The weed has become a flower, although a short-lived and scruffy one.
It's hot at 6:30 in the morning as I'm watering the few new plants I installed in February.
My upgraded irrigation system is doing its part to keep things thriving, but I'm regretting stopping the project before I'd finished finding the line. The ground is baked caked solid; the only softness is from the hollowing out of burrows by ground squirrels and others who use my front yard as a rooftop parking garage and observation post. The small trowel is no longer up to the task, and using anything larger runs the risk of breaking the line while employing my massive strength to break through. Precision work is hard to achieve while using a pickaxe.
We have had cloudless windy days just shy of triple digits this week. Yesterday, the sun felt a lot stronger and the breeze was stirring up the pollen drooling off the palo verdes and the world's fattest bee was gorging on the blossoms before joining us in the pool for a post-prandial cocktail. We were happy to share our bounty. I've never owned this much water before; it seems selfish to keep to to myself.

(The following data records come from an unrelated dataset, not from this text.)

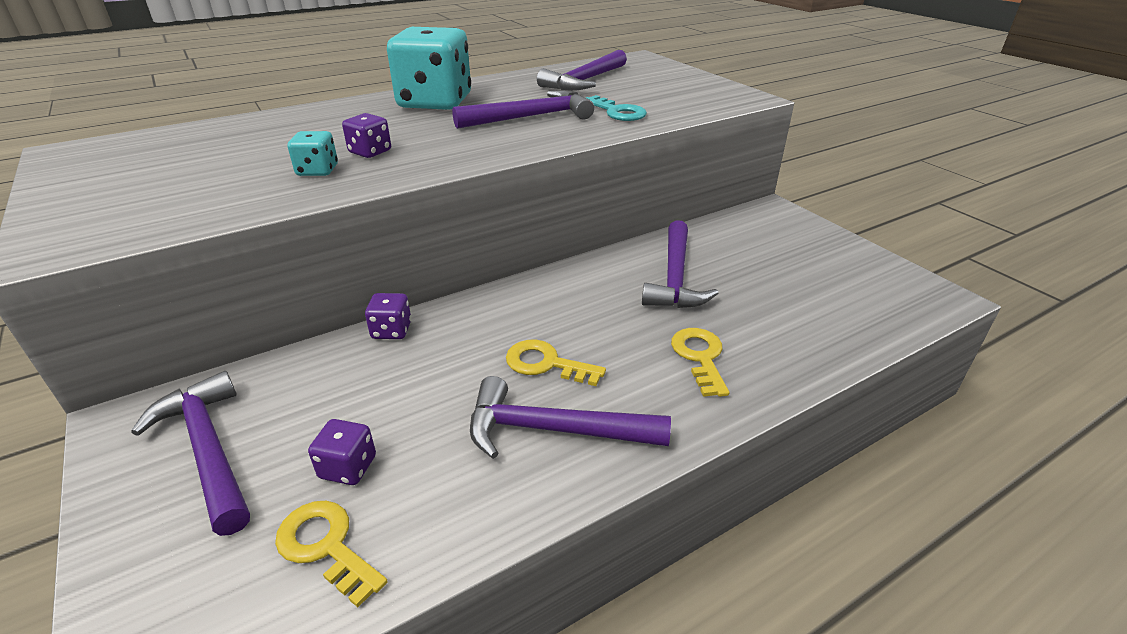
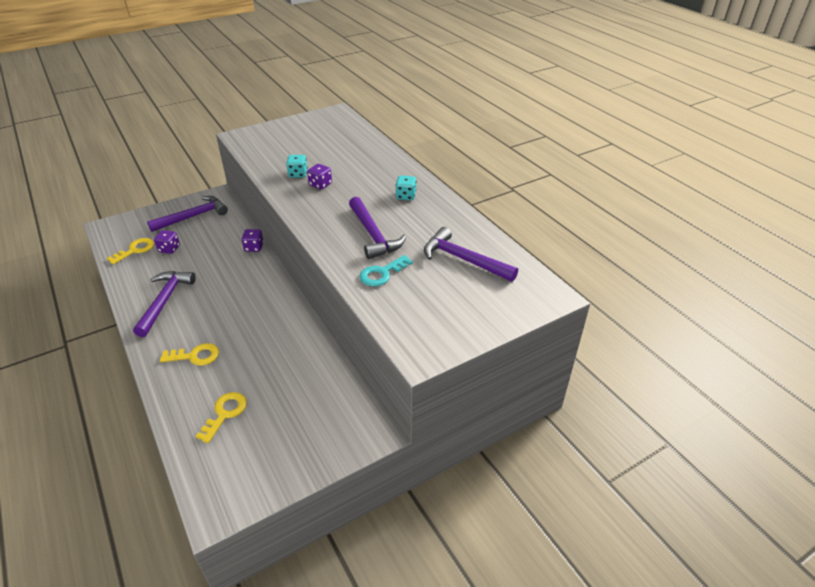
camera: 90 degrees right, 5 degrees up
turquoise dice [387,27,471,110] -> turquoise dice [396,175,416,200], size x0.43
yellow key [506,340,606,386] -> yellow key moved to [196,392,247,443]
purple hammer [642,220,718,308] -> none

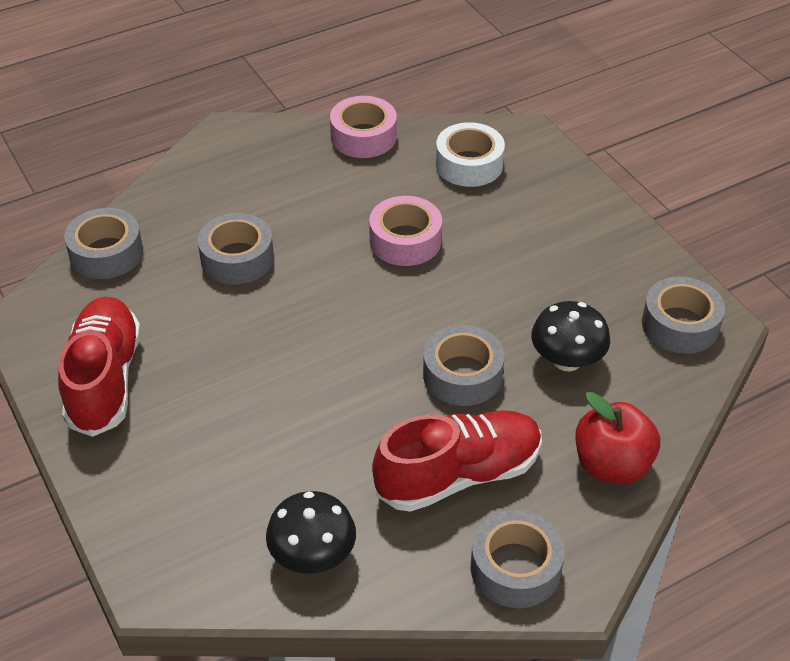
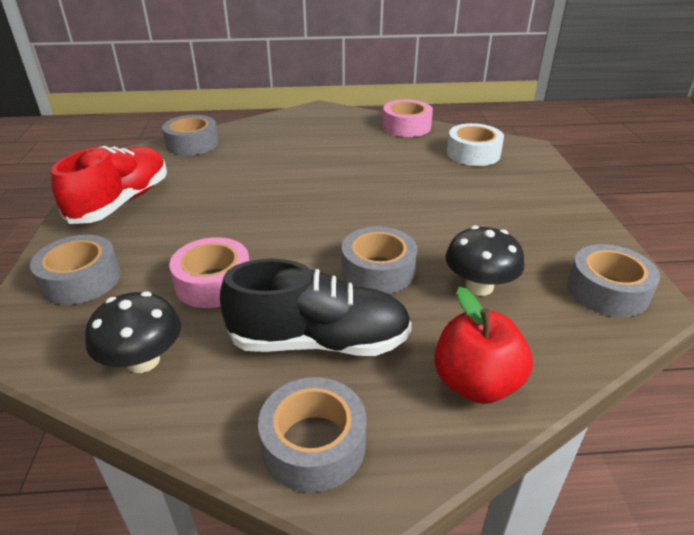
camera: 25 degrees right, 10 degrees down
grey tape [198,213,274,284] -> grey tape moved to [30,235,121,305]
pink tape [369,196,442,266] -> pink tape moved to [169,237,250,308]
red shoe [372,410,542,512] -> black shoe [220,259,412,356]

I'm prepared to water my container plants every morning without fail. But every year I miss the onset of the 6 week period when I must water them twice a day. I know I've missed it when I wake up and see this
Then there's the pretty little hibiscus with the curvy shiny green leaves. Or at least it used to be pretty and the foliage used to exist. This morning, it looked like this;
My prickly pear transplant seems to be doing just fine, and the emu bush hasn't keeled over and then there is my amazing tomato plant:
It's time, I think to plant the summer hardy plants and admit to myself that I do, in fact, live in the desert where the growing things must survive in the triple digits under cloudless skies and atop reflective sandy surfaces. It takes a special kind of something to succeed under those conditions and I'm learning that it's better to accept what works and smile.